Contrastes et espoirs
Un résultat contrasté. Le week-end électoral a vu les Suissesses et les Suisses se montrer ouverts sur des questions sociétales (63% de «oui» pour pénaliser l’homophobie) mais conservateurs sur des questions sociales (57% de «non» à l’initiative de l’Asloca, le lobby des locataires, visant à augmenter la part de logement social et plus particulièrement les coopératives).

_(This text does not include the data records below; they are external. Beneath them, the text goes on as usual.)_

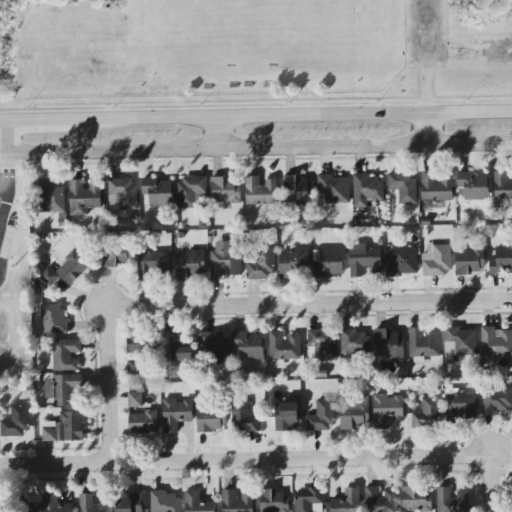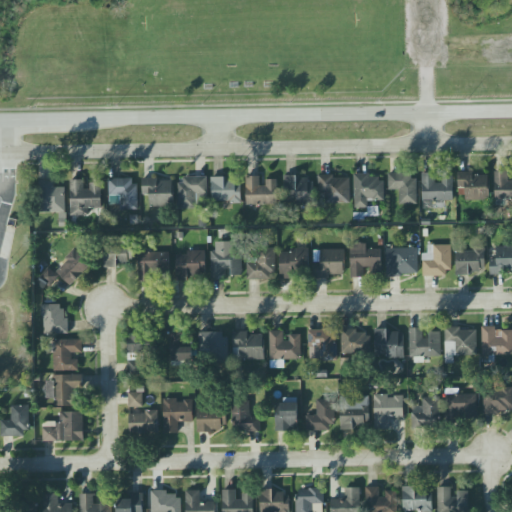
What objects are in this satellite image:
park: (169, 10)
road: (423, 95)
road: (289, 120)
road: (2, 123)
road: (35, 123)
road: (429, 131)
road: (224, 136)
road: (6, 139)
road: (256, 150)
road: (7, 171)
building: (502, 185)
road: (3, 186)
building: (474, 186)
building: (404, 187)
building: (436, 187)
building: (335, 189)
building: (226, 190)
building: (366, 190)
building: (158, 191)
building: (261, 191)
building: (298, 191)
building: (124, 192)
building: (192, 192)
building: (51, 197)
building: (84, 197)
road: (3, 212)
building: (116, 255)
building: (502, 260)
building: (225, 261)
building: (364, 261)
building: (436, 261)
building: (470, 261)
building: (402, 262)
building: (295, 263)
building: (329, 263)
building: (262, 264)
building: (154, 266)
building: (190, 266)
building: (72, 268)
building: (47, 279)
road: (234, 306)
building: (54, 319)
building: (354, 341)
building: (496, 341)
building: (424, 343)
building: (389, 344)
building: (459, 344)
building: (322, 345)
building: (248, 346)
building: (212, 347)
building: (181, 348)
building: (283, 348)
building: (67, 354)
building: (135, 354)
building: (63, 390)
building: (135, 400)
building: (497, 400)
building: (460, 407)
building: (387, 410)
building: (354, 412)
building: (176, 414)
building: (426, 414)
building: (286, 416)
building: (321, 417)
building: (244, 418)
building: (211, 419)
building: (143, 422)
building: (15, 423)
building: (64, 428)
road: (246, 461)
road: (497, 484)
building: (308, 499)
building: (380, 500)
building: (417, 500)
building: (452, 500)
building: (237, 501)
building: (274, 501)
building: (347, 501)
building: (165, 502)
building: (130, 503)
building: (197, 503)
building: (0, 504)
building: (28, 504)
building: (54, 504)
building: (93, 504)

Du côté du verre à moitié plein, saluons donc le progrès indubitable que constitue l’extension de la norme pénale antiraciste aux propos dénigrants en cas d’orientation sexuelle minoritaire. Seuls deux cantons et demi (Uri, Schwyz et Appenzell Rhodes-Intérieures) se sont laissés prendre au discours trompeur des référendaires.
Non, il n’était pas question de censure, le mot d’ordre «on ne peut plus rien dire» sert surtout de faux nez aux milieux les plus susceptibles de piétiner allègrement la dignité humaine. Oui, les mots ont un sens, ils peuvent blesser, meurtrir, voire tuer. De se donner quelques règles en la matière est politiquement un progrès. La jurisprudence dans l’application de la norme pénale antiraciste qui a été étendue ce dimanche aux propos homophobes indique que ce sont bien les insultes et les attaques destructrices qui seront poursuivies et non les dérapages de bistrot ou les éructations de stades.

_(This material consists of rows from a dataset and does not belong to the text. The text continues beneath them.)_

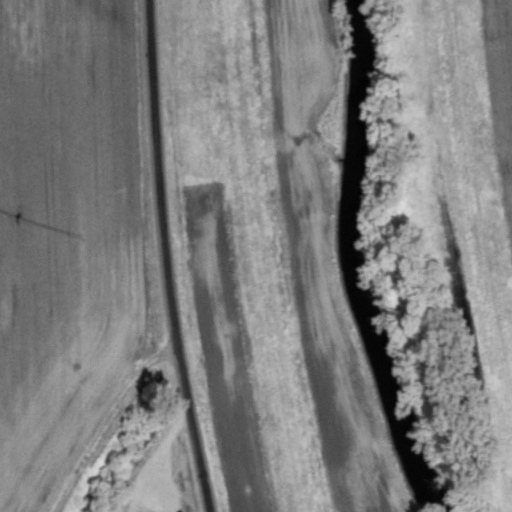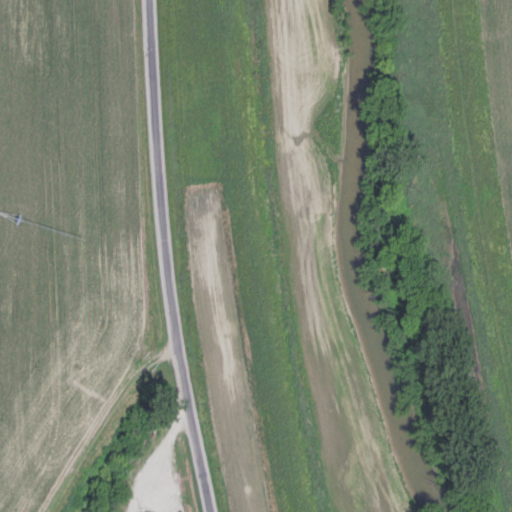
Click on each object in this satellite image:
road: (97, 258)
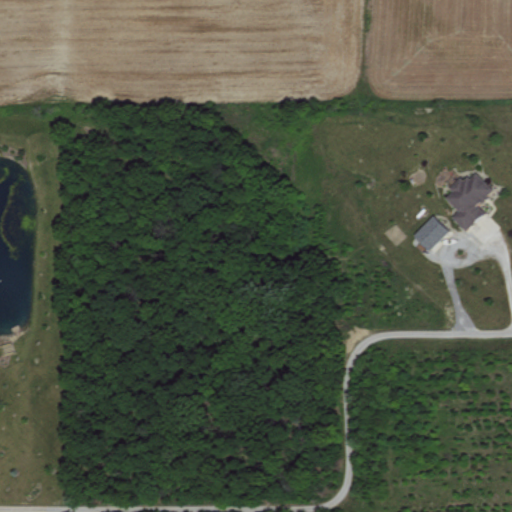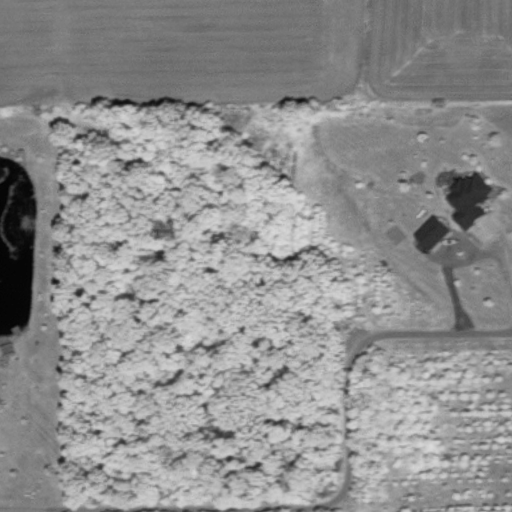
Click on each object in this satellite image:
building: (467, 195)
building: (429, 229)
road: (503, 263)
road: (330, 498)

La très large acceptation de ce principe montre que les mentalités ont évolué et continueront de le faire. Cela est de bon augure pour la suite du débat. A savoir que le principe de l’égalité de toutes les personnes est mieux compris et sereinement vécu. L’ouverture du mariage à toutes et à tous sera le prochain rendez-vous, avant celui, sans doute plus sensible, sur l’accès à la procréation médicalement assistée.

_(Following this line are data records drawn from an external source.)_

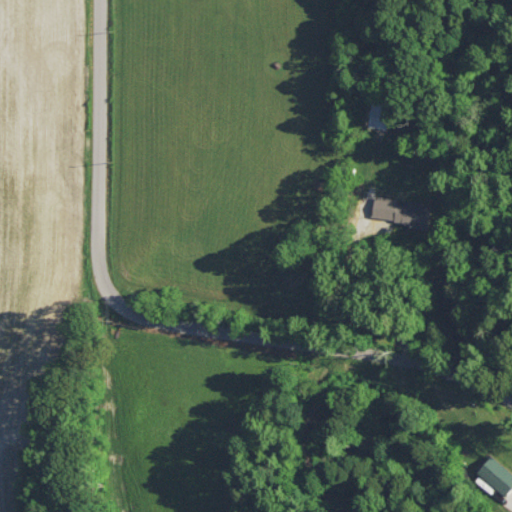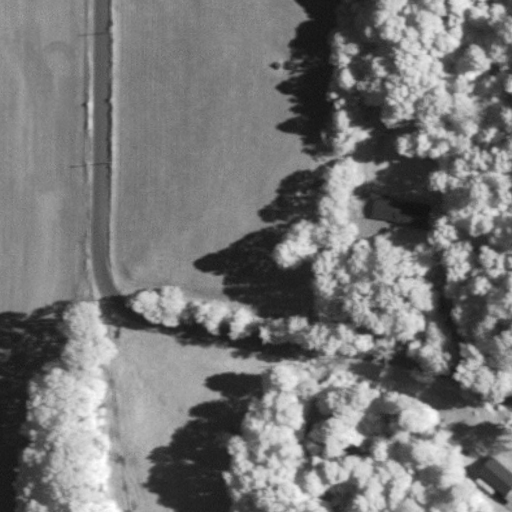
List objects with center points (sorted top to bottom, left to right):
building: (398, 210)
road: (449, 301)
road: (163, 323)
building: (496, 473)
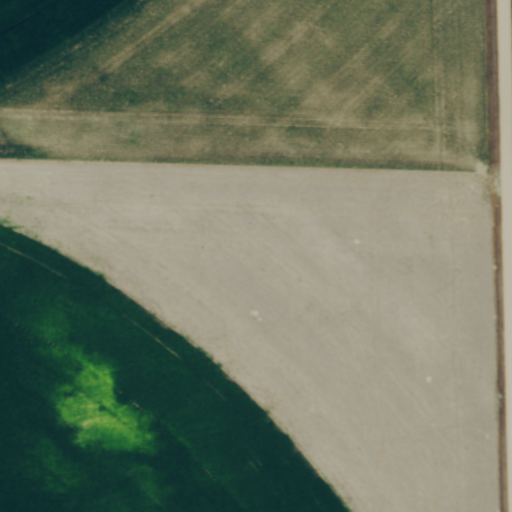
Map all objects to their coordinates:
road: (506, 223)
crop: (135, 365)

En revanche, relevons que sur le plan économique, le cheminement est lent, très lent, vers un autre monde dont on sait qu’il est possible. La campagne massive des milieux immobiliers guère disposés à lâcher ne serait-ce qu’un bout de leur lucratif fromage a dynamité l’initiative des milieux locataires. Et la pression sur les loyers n’est pas la même dans les grands centres urbains –qui ont soutenu ce texte– que dans les campagnes.
Mais, même dans des cantons comme Genève, favorable au texte de l’Asloca, le discours est contradictoire: le canton du bout du lac a certes approuvé l’initiative, mais refusé deux projets de déclassement pour réaliser du logement. Bref, un effort pédagogique doit être fait pour faire comprendre que l’habitat ne devrait pas être une marchandise, que le marché ne s’intéresse qu’à la demande solvable et que la mixité sociale est une richesse.
Il faudra injecter une bonne dose d’utopie et d’alter-économie pour faire évoluer les mentalités. Un petit coup d’œil du côté du canton de Vaud montre que rien n’est impossible. Le score des plus honorables de la candidate climatique Juliette Vernier, qui arrive à quelque encablures de l’apparatchik libérale en Ville de Lausanne, montre que rien n’est coulé dans le béton.